When ARM acquired Artisan in 2004 we noted that we would start to see tier 1 semiconductor companies regularly licensing physical IP within four to seven years. I am very pleased to report that we are well on track to achieve this goal having achieved several key milestones during the year.
When we entered 2008, we were coming to the end of a period of rapid technology development in our Physical IP Division to create a portfolio of products suited to our target customers operating at the leading edge of silicon technology.
We have demonstrated our capabilities by delivering ARM physical IP and processors at the most advanced process nodes; 45nm at the beginning of the year and 32nm towards the end of the year.
These technology and product developments have yielded significant contracts with tier 1 customers. Six of the top 20 semiconductor companies licensed ARM physical IP in 2008, including STMicroelectronics who licensed 40nm technology in Q3 and Q4. In addition, IBM, Chartered and Samsung have licensed ARM physical IP for their 32nm and 28nm processes.
Clearly 2009 is going to be a difficult year across all sectors. As consumer expenditure goes down, we see challenging times for our semiconductor partners and their customers. We cannot ignore these factors as we look into the year ahead. However, we believe that ARM is positioned to perform resiliently in the context of a difficult environment.
ARM’s leadership team has experience of managing the business in these conditions; like many in this industry, we learned valuable lessons during the industry downturn of 2002. We are prepared for the next economic cycle with a diversified product portfolio and a broad customer base, and we continue to run a tight ship. However, it is important for ARM to make investments in future technology. Our customers license ARM technology for their future roadmaps, and they are continuing a long-term relationship that will drive our future royalty growth. We will monitor and judge the balance between essential investment for the medium-to-longer term benefit of the business and necessary financial prudence in the short-term.

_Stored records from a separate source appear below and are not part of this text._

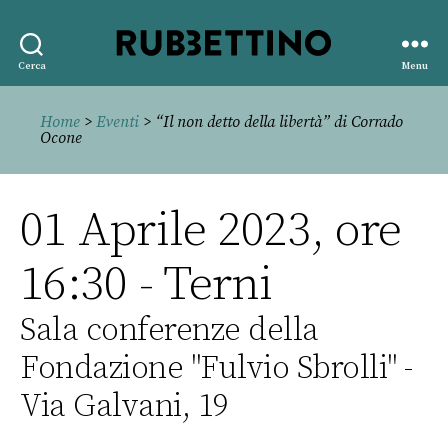
Rubbettino
Cerca
Menu
editore
Home
>
Eventi
> “Il non detto della libertà” di Corrado
Ocone
01 Aprile 2023, ore
16:30 - Terni
Sala conferenze della
Fondazione "Fulvio Sbrolli" -
Via Galvani, 19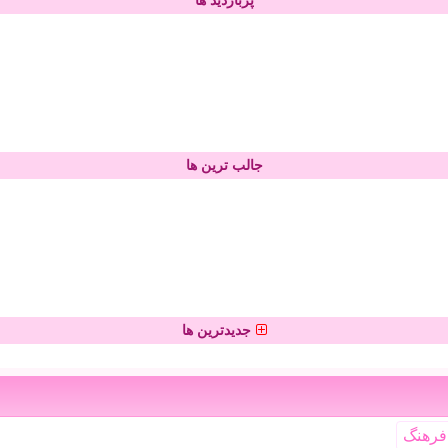
پربازدید ها
جالب ترین ها
جدیدترین ها
فرهنگ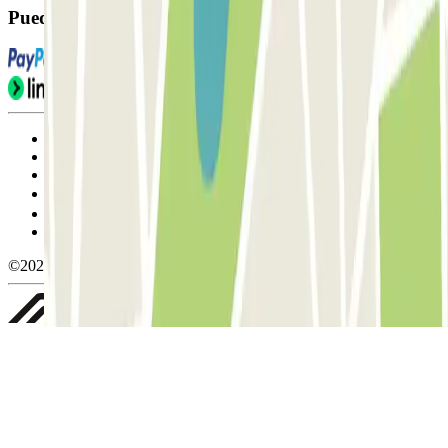
Puedes utilizar estos métodos de pago:
Condiciones de uso y contratación
Condiciones de cancelación
Política de cookies
Gestionar cookies
Política de privacidad
Whistleblowing
©2026 Parclick. All rights reserved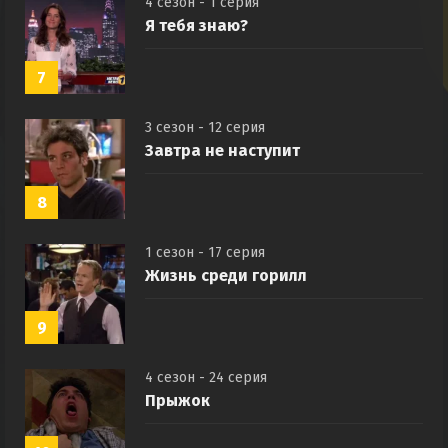
4 сезон - 1 серия
Я тебя знаю?
7
3 сезон - 12 серия
Завтра не наступит
8
1 сезон - 17 серия
Жизнь среди горилл
9
4 сезон - 24 серия
Прыжок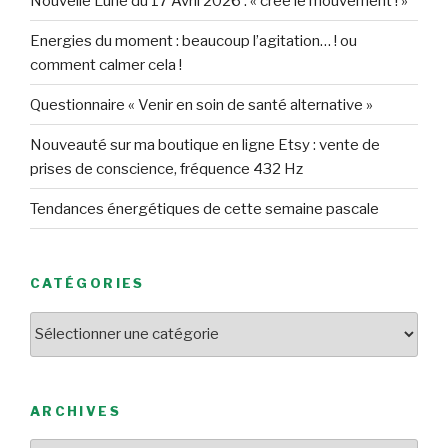
Nouvelle Lune du 17 Avril 2026 : « crée le mouvement ! »
Energies du moment : beaucoup l’agitation… ! ou
comment calmer cela !
Questionnaire « Venir en soin de santé alternative »
Nouveauté sur ma boutique en ligne Etsy : vente de
prises de conscience, fréquence 432 Hz
Tendances énergétiques de cette semaine pascale
CATÉGORIES
Catégories
ARCHIVES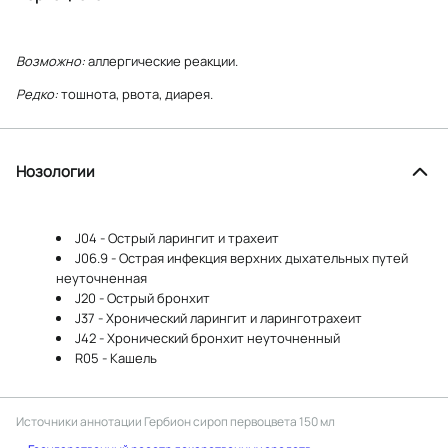
Возможно:
аллергические реакции.
Редко:
тошнота, рвота, диарея.
Нозологии
J04 - Острый ларингит и трахеит
J06.9 - Острая инфекция верхних дыхательных путей
неуточненная
J20 - Острый бронхит
J37 - Хронический ларингит и ларинготрахеит
J42 - Хронический бронхит неуточненный
R05 - Кашель
Источники аннотации
Гербион сироп первоцвета 150 мл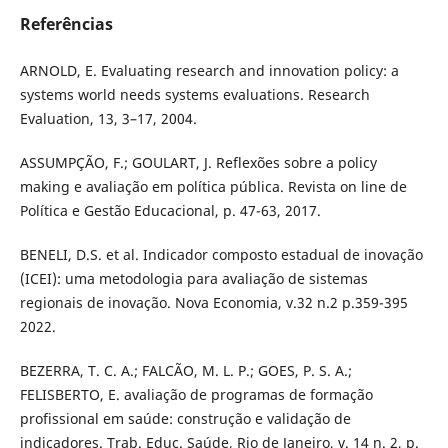
Referências
ARNOLD, E. Evaluating research and innovation policy: a
systems world needs systems evaluations. Research
Evaluation, 13, 3–17, 2004.
ASSUMPÇÃO, F.; GOULART, J. Reflexões sobre a policy
making e avaliação em política pública. Revista on line de
Política e Gestão Educacional, p. 47-63, 2017.
BENELI, D.S. et al. Indicador composto estadual de inovação
(ICEI): uma metodologia para avaliação de sistemas
regionais de inovação. Nova Economia, v.32 n.2 p.359-395
2022.
BEZERRA, T. C. A.; FALCÃO, M. L. P.; GOES, P. S. A.;
FELISBERTO, E. avaliação de programas de formação
profissional em saúde: construção e validação de
indicadores. Trab. Educ. Saúde, Rio de Janeiro, v. 14 n. 2, p.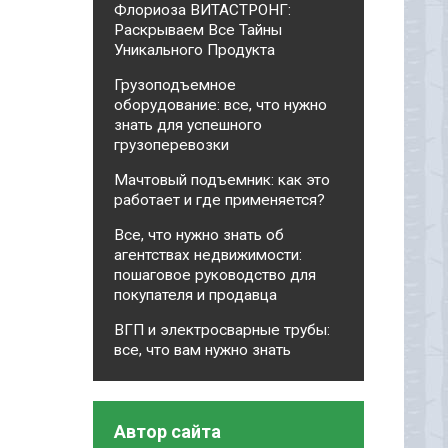
Флориоза ВИТАСТРОНГ:
Раскрываем Все Тайны
Уникального Продукта
Грузоподъемное
оборудование: все, что нужно
знать для успешного
грузоперевозки
Мачтовый подъемник: как это
работает и где применяется?
Все, что нужно знать об
агентствах недвижимости:
пошаговое руководство для
покупателя и продавца
ВГП и электросварные трубы:
все, что вам нужно знать
Автор сайта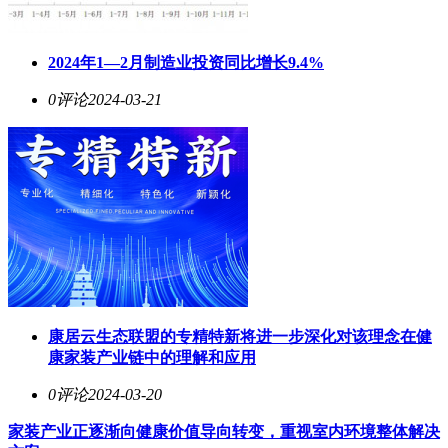
2024年1—2月制造业投资同比增长9.4%
0评论
2024-03-21
康居云生态联盟的专精特新将进一步深化对该理念在健
康家装产业链中的理解和应用
0评论
2024-03-20
家装产业正逐渐向健康价值导向转变，重视室内环境整体解决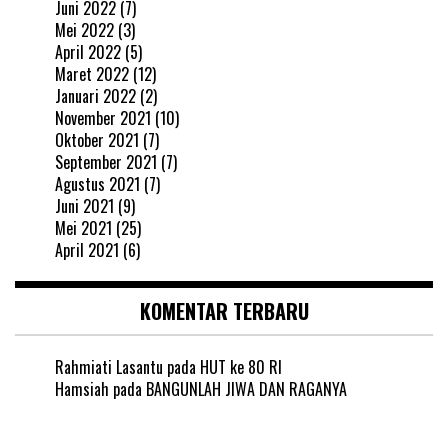
Juni 2022
(7)
Mei 2022
(3)
April 2022
(5)
Maret 2022
(12)
Januari 2022
(2)
November 2021
(10)
Oktober 2021
(7)
September 2021
(7)
Agustus 2021
(7)
Juni 2021
(9)
Mei 2021
(25)
April 2021
(6)
KOMENTAR TERBARU
Rahmiati Lasantu
pada
HUT ke 80 RI
Hamsiah
pada
BANGUNLAH JIWA DAN RAGANYA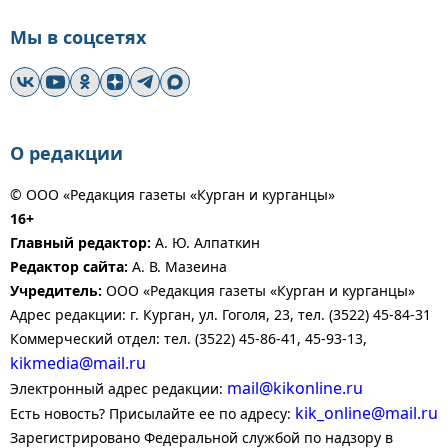
Мы в соцсетях
О редакции
© ООО «Редакция газеты «Курган и курганцы»
16+
Главный редактор:
А. Ю. Алпаткин
Редактор сайта:
А. В. Мазеина
Учредитель:
ООО «Редакция газеты «Курган и курганцы»
Адрес редакции: г. Курган, ул. Гоголя, 23, тел. (3522) 45-84-31
Коммерческий отдел: тел. (3522) 45-86-41, 45-93-13,
kikmedia@mail.ru
mail@kikonline.ru
Электронный адрес редакции:
kik_online@mail.ru
Есть новость? Присылайте ее по адресу:
Зарегистрировано Федеральной службой по надзору в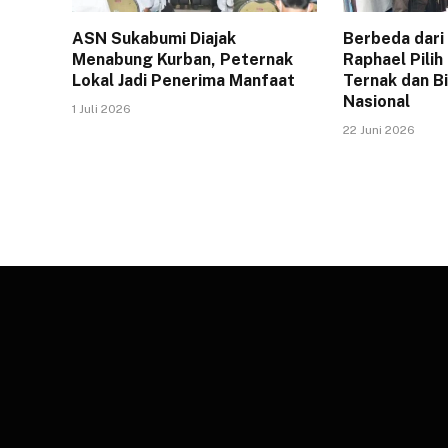
ASN Sukabumi Diajak
Berbeda dari
Menabung Kurban, Peternak
Raphael Pilih
Lokal Jadi Penerima Manfaat
Ternak dan Bi
Nasional
1 Juli 2026
22 Juni 2026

During 2009 we will release several new ARM products, our silicon partners will bring many new chip designs to market and we expect many thousands of new ARM Powered product designs will go on sale. We are growing our market share in a number of key market sectors, and expect to continue to out-perform the industry. ARM will achieve more licences and more design wins, and will continue to reap royalties because ARM technology provides a genuinely better solution for consumers. More ARM technology will be used in smartphones in 2009 than in 2008, and we expect to continue to grow market share within other product categories.
I look forward to a challenging 2009, in which ARM will continue to strengthen its world-leading position and seek to deliver an excellent and sustained return for our shareholders.